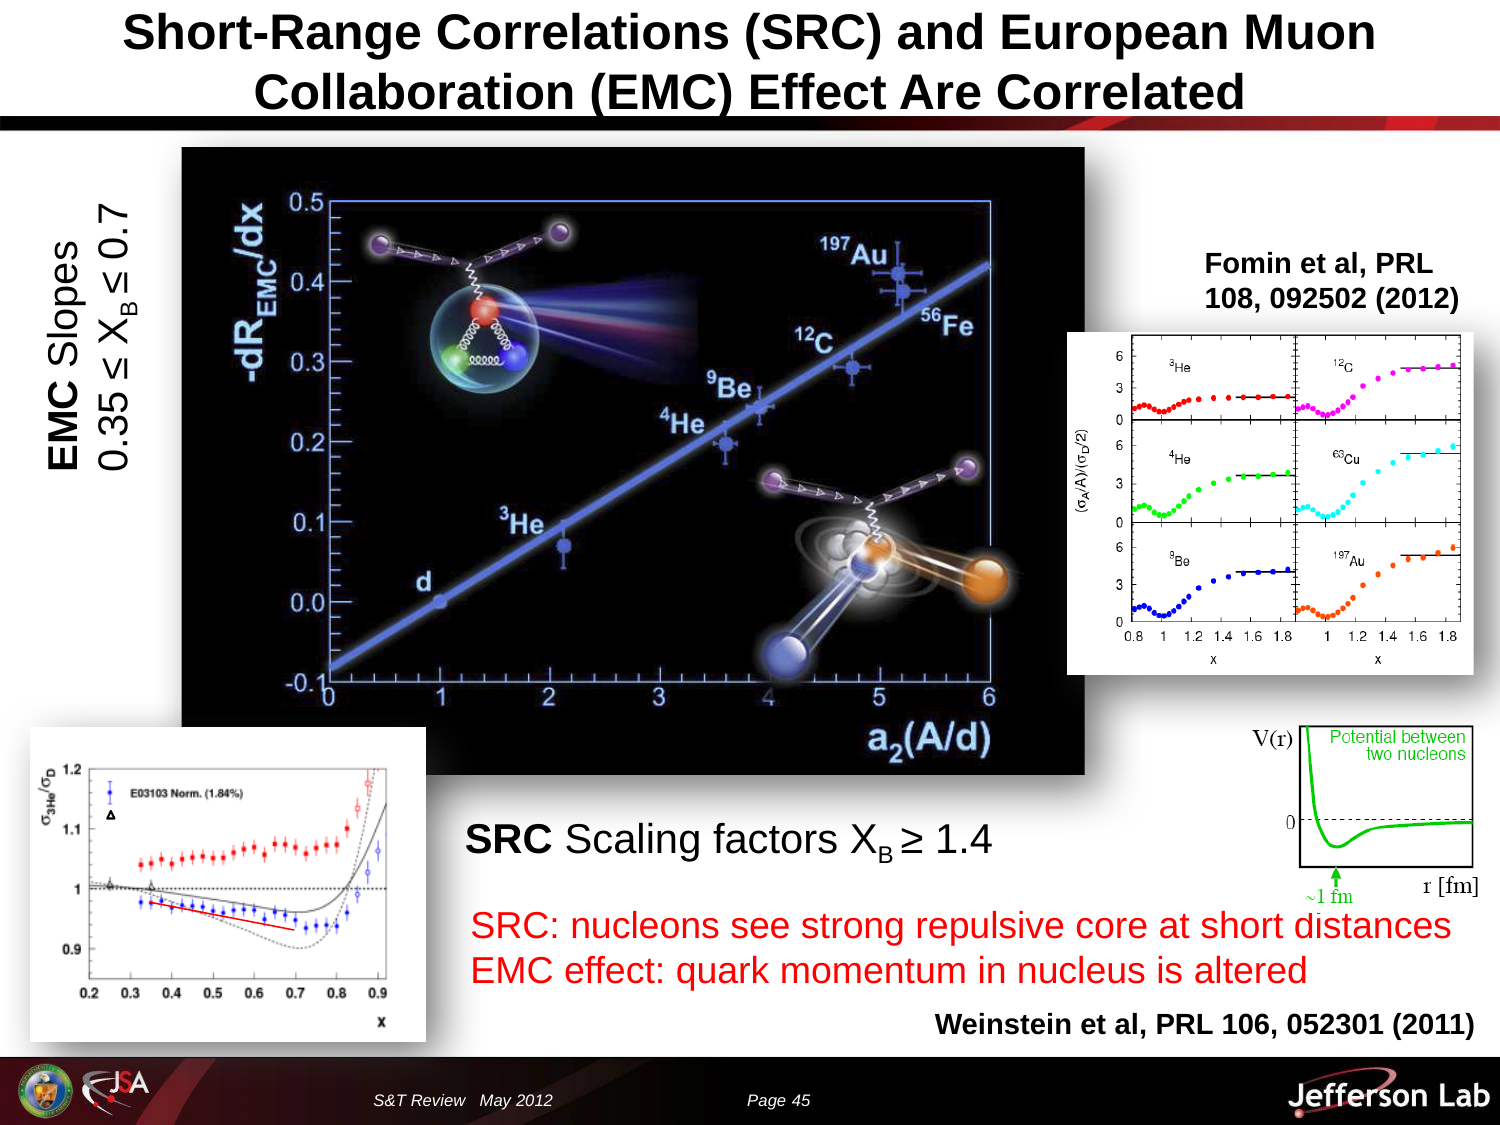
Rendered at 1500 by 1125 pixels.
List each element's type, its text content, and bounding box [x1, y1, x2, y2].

text_box Weinstein et al, PRL 106, 052301 (2011) [919, 997, 1491, 1048]
text_box SRC: nucleons see strong repulsive core at short distances EMC effect: quark momentum in nucleus is altered [472, 893, 1468, 999]
text_box SRC Scaling factors XB ≥ 1.4 [472, 804, 1150, 876]
text_box Fomin et al, PRL 108, 092502 (2012) [1189, 236, 1493, 322]
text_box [30, 727, 427, 1042]
text_box EMC Slopes 0.35 ≤ XB ≤ 0.7 [28, 87, 150, 488]
title Short-Range Correlations (SRC) and European Muon Collaboration (EMC) Effect Are Correlated [0, 3, 1500, 117]
picture [0, 117, 1500, 1125]
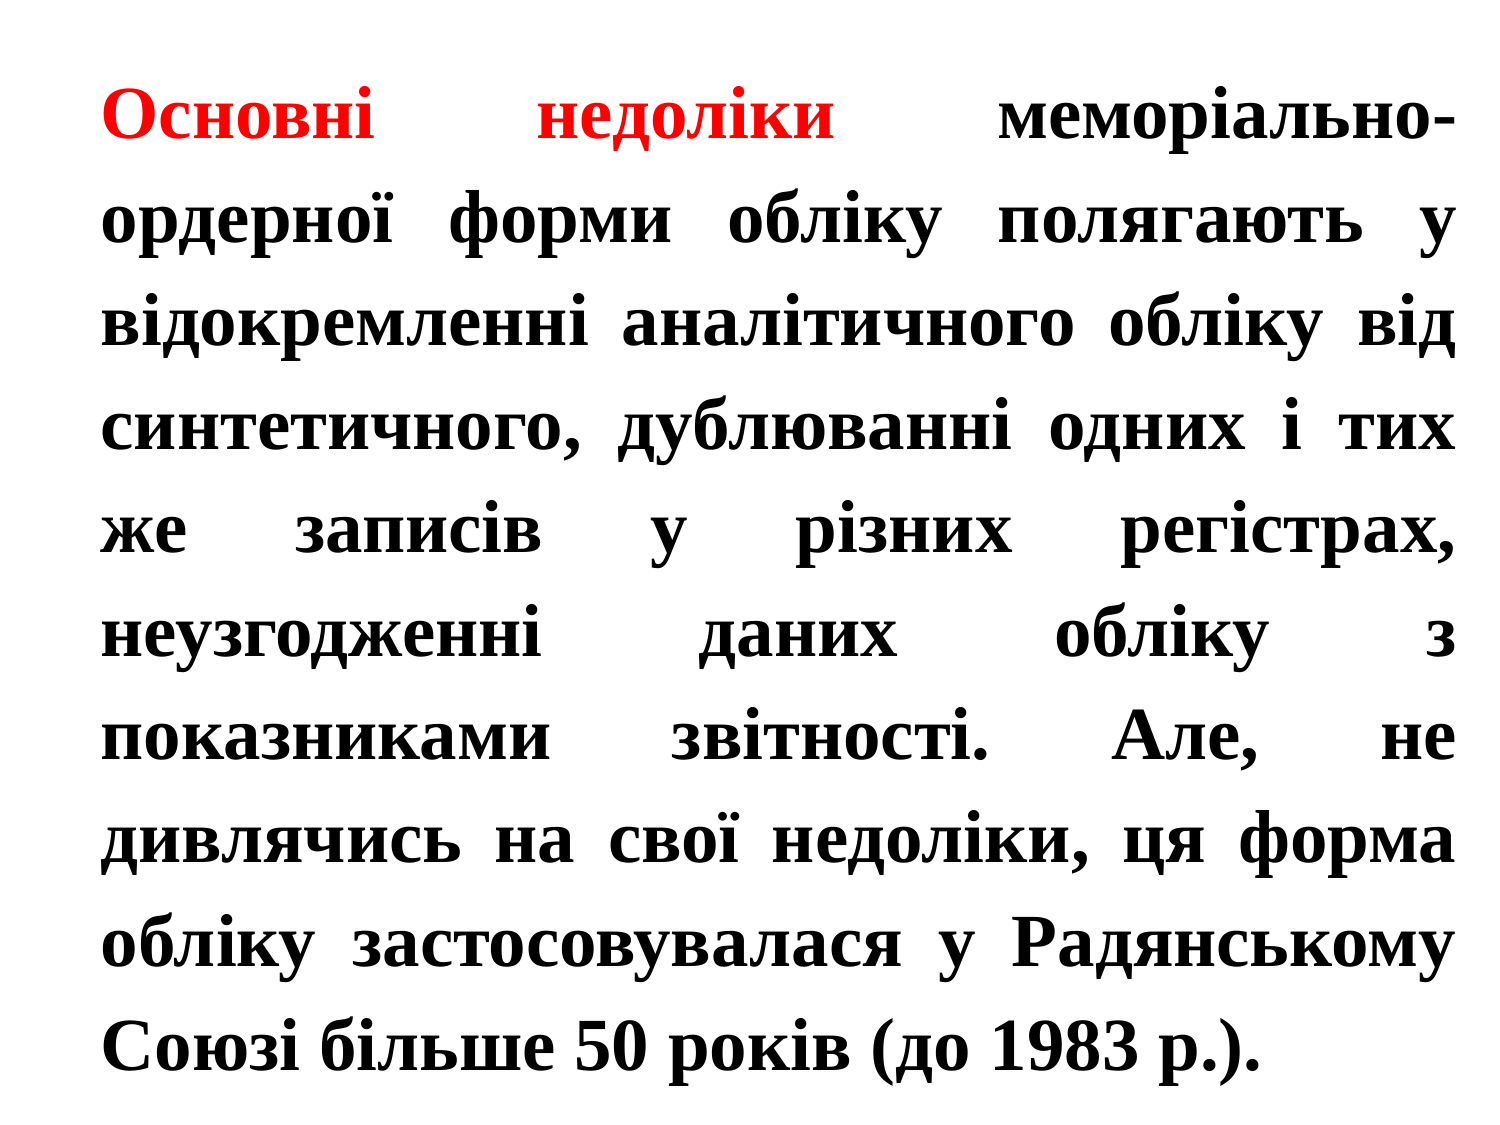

▶ _Work request_
Nothing but the records above, retyped exactly and stripped of images, should appear in the answer.

▶ _Exercise result_
Rendered at 1500 by 1125 pixels.
List each element's type, its text content, and bounding box [x1, y1, x2, y2].

text_box Weinstein et al, PRL 106, 052301 (2011) [919, 997, 1491, 1048]
text_box SRC: nucleons see strong repulsive core at short distances EMC effect: quark momentum in nucleus is altered [472, 893, 1468, 999]
text_box SRC Scaling factors XB ≥ 1.4 [472, 804, 1150, 876]
text_box Fomin et al, PRL 108, 092502 (2012) [1189, 236, 1493, 322]
text_box [30, 727, 427, 1042]
text_box EMC Slopes 0.35 ≤ XB ≤ 0.7 [28, 87, 150, 488]
title Short-Range Correlations (SRC) and European Muon Collaboration (EMC) Effect Are Correlated [0, 3, 1500, 117]
picture [0, 117, 1500, 1125]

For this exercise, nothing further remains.